_Directive_: Reproduce everything from the line containing "1.035,00 kr" down to the end of the records, including both ends. Leave the pictures out of your answer.

_Records shown_:
* * * *
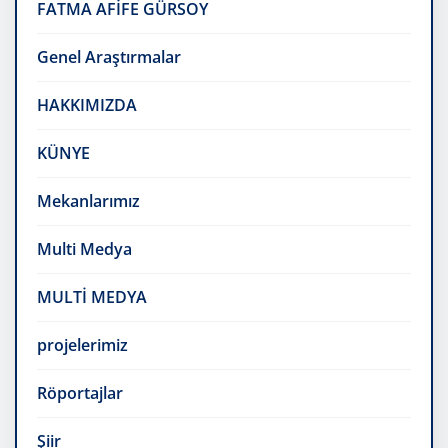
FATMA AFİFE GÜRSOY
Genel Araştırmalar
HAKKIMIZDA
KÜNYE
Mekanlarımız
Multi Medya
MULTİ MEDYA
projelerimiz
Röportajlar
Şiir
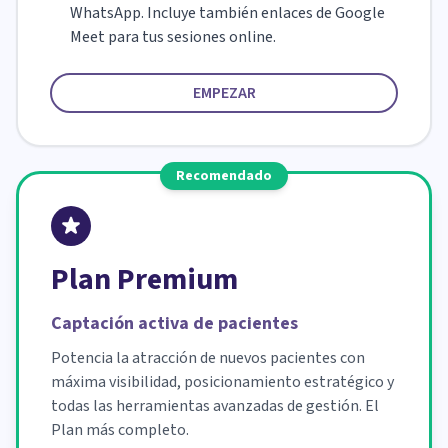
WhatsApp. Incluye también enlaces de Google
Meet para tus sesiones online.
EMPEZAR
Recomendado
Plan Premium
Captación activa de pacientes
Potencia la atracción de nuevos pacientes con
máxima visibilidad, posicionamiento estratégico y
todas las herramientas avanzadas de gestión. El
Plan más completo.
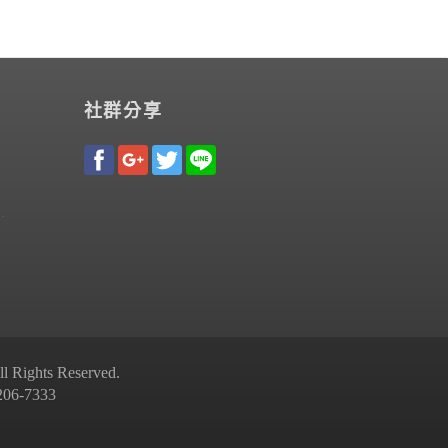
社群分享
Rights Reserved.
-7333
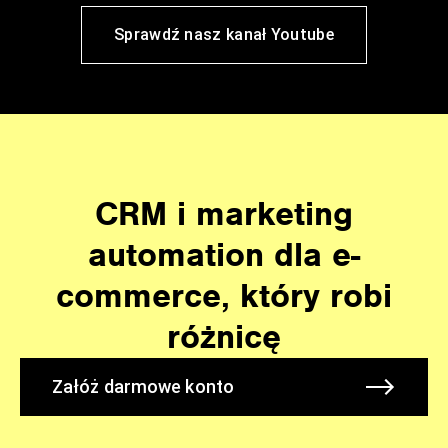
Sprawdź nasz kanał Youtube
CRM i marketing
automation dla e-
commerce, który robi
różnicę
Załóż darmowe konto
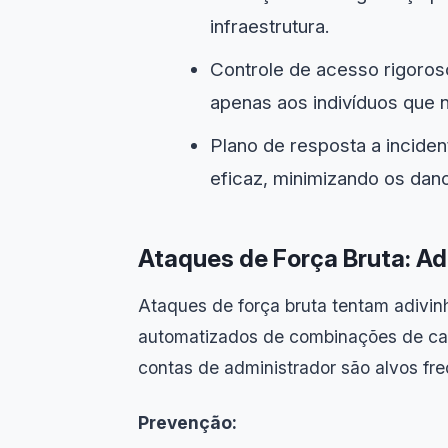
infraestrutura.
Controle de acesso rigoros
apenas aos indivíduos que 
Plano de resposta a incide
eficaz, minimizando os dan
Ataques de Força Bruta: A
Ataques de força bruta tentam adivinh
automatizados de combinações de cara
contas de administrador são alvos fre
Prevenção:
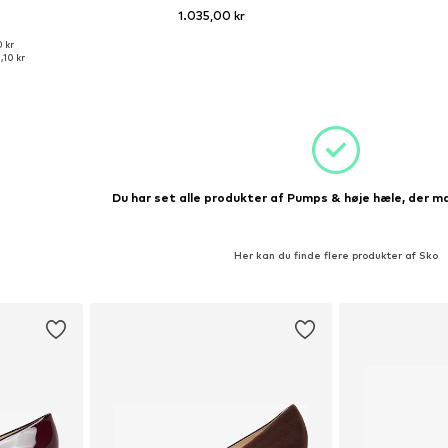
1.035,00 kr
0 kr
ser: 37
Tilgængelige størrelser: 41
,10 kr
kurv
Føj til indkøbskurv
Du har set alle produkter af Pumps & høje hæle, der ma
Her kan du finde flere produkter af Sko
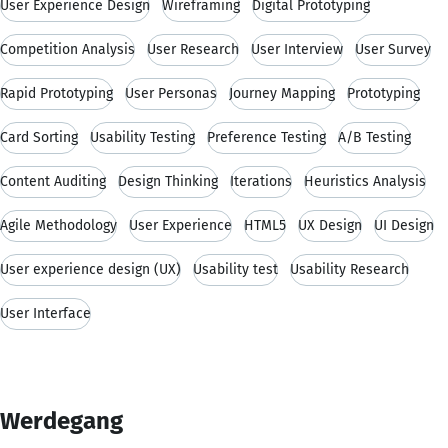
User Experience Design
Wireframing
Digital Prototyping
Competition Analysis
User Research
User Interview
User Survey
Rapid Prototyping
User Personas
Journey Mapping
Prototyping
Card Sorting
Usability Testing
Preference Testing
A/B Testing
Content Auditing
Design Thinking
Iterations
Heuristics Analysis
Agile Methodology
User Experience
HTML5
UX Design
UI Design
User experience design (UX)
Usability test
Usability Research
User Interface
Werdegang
* * * *
_Your solution_:
1.035,00 kr
0 kr
ser: 37
Tilgængelige størrelser: 41
,10 kr
kurv
Føj til indkøbskurv
Du har set alle produkter af Pumps & høje hæle, der ma
Her kan du finde flere produkter af Sko
User Experience Design
Wireframing
Digital Prototyping
Competition Analysis
User Research
User Interview
User Survey
Rapid Prototyping
User Personas
Journey Mapping
Prototyping
Card Sorting
Usability Testing
Preference Testing
A/B Testing
Content Auditing
Design Thinking
Iterations
Heuristics Analysis
Agile Methodology
User Experience
HTML5
UX Design
UI Design
User experience design (UX)
Usability test
Usability Research
User Interface
Werdegang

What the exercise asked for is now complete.